Opinion: Dangerous election talk from NDP leader Singh

Federal NDP Leader Jagmeet Singh already lacked credibility by ignoring any attempt to balance the budget in his party’s policy book.

Singh has said he will invest in people with no regard for the cost.

We all know people like that: they’re the ones who blow through their paycheques and have no money left by the end of the week, accumulating costly debt along the way.

They’re the ones who have to leech off their friends, because they lack financial discipline.

Sunday, Singh said the NDP would strive to form a coalition government with Justin Trudeau’s Liberals, even if Andrew Scheer’s Conservatives have the most seats.

“We’re not going to support a Conservative government,” Singh said. “We’re going to fight a Conservative government. We’re going to fight it all the way. We’re ready to do whatever it takes.”

No one is asking Singh to support a Conservative government, of course. The expectation is simply that Singh honour parliamentary tradition, which dictates the party with the greatest number of seats is invited to form government following an election.

In the case of a minority government, that’s achieved by gaining the support of a smaller party.

If the Conservatives end up with the most seats on Monday, Scheer would likely seek the support of the Bloc Quebecois.
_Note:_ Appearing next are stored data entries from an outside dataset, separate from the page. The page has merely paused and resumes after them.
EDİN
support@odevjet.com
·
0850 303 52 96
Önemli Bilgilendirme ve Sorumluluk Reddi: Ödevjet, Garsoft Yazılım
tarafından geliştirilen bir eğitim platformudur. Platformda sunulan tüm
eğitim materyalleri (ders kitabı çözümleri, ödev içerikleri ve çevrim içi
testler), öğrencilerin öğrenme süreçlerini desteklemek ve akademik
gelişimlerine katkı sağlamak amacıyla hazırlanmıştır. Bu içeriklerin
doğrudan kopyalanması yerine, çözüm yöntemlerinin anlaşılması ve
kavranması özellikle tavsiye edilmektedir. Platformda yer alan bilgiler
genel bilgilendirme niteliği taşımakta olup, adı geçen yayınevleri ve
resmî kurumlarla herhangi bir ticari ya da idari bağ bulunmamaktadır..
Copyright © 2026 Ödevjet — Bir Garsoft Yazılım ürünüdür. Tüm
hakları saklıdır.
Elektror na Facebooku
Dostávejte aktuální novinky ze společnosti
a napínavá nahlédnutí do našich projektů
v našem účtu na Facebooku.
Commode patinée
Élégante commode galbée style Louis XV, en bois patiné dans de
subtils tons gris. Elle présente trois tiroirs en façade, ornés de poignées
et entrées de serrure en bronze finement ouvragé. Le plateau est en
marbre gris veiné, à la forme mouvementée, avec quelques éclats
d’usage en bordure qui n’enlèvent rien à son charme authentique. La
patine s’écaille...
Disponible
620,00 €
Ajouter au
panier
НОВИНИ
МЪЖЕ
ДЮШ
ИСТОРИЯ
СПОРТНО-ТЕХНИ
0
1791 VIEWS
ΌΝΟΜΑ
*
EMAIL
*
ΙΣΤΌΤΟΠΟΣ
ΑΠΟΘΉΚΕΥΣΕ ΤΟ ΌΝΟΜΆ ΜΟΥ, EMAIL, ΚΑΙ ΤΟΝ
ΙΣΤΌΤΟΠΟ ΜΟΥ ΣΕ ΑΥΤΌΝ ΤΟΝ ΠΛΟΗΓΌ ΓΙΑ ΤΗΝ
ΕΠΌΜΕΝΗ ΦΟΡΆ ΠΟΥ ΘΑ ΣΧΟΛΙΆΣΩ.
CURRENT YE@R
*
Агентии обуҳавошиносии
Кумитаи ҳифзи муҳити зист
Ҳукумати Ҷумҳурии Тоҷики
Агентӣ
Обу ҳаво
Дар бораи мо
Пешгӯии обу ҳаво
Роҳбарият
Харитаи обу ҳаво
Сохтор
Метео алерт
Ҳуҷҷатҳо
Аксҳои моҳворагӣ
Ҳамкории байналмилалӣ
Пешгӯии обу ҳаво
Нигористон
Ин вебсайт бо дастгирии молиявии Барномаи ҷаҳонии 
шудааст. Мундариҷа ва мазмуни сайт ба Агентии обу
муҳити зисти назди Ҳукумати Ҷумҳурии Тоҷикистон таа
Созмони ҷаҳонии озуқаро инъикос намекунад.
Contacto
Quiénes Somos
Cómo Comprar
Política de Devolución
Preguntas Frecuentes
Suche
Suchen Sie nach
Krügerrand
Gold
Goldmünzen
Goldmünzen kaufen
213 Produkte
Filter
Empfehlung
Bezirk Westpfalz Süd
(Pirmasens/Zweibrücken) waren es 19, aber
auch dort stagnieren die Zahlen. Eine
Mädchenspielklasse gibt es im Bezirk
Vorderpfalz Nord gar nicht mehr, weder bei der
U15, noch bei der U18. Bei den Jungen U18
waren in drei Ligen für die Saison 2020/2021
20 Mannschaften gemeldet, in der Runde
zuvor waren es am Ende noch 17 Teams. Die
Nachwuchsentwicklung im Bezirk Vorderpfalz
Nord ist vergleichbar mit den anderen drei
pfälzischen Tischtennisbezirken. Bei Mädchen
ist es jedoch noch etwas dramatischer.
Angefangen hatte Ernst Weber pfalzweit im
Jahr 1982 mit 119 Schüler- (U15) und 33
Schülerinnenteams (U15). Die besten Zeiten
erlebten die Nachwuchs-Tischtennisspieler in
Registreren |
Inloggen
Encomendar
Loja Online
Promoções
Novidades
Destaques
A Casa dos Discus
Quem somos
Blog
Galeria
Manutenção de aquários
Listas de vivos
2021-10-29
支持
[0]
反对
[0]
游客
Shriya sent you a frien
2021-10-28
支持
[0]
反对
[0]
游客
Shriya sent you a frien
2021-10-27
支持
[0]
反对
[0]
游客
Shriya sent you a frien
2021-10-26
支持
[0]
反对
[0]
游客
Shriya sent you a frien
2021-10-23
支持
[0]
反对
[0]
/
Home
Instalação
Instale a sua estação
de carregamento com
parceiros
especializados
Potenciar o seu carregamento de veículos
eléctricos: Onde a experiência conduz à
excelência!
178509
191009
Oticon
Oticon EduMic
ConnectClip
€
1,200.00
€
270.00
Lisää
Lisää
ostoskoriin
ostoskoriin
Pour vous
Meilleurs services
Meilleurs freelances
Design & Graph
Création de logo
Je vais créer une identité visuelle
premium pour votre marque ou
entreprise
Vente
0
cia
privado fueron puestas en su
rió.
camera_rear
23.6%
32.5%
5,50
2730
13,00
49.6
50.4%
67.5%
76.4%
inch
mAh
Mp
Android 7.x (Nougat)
As strange as it seems, the Bloc Quebecois has a firmer grasp on reality than either the NDP or the Greens.

The fact Singh would seek to circumvent a custom that is hundreds of years old is alarming and another blow to his credibility.

He not only reveals a disdain for our British parliamentary traditions, but an ugly thirst for control.

He’d rather pervert democracy to achieve a taste of power than honour the will of the people and the customs that ensure a smooth transition of power in the event of a government’s defeat at the polls.

Certainly, there is a role for coalition governments from time to time, but for Singh to insist on such an outcome after an election is either ignorant or arrogant. Perhaps both.

But this is the election Albertans are confronted with. Every party except the Conservatives is determined to sacrifice the oilpatch, Canada’s greatest source of wealth, on the altar of climate change.

The politicians have no idea how they would replace the tax revenue and employment made possible by the oilsands, but they continue to argue for its demise.

They know the oilsands are just one source of Canada’s greenhouse gas emissions, but they are determined to vilify one of the planet’s most important energy reserves.

The manufacturing of aircraft and automobiles in Canada’s industrial heartland gets a free pass. Never mind that these products are dependent on the very fuel that’s processed in the oilsands in an environmentally friendly manner.

Most Albertans are hoping for a Conservative majority government, an outcome that would at least treat the oilsands fairly. If that’s not the result, they’re hoping for a Conservative minority.

Albertans have witnessed four years of Liberal attacks on the province. We don’t need four more years of that. But as bad as that would be, four more years of Liberal abuse supported by the likes of Singh and Green Party Leader Elizabeth May would be even worse.

Monday’s election promises to be interesting.

David Marsden is managing editor of the Red Deer Advocate.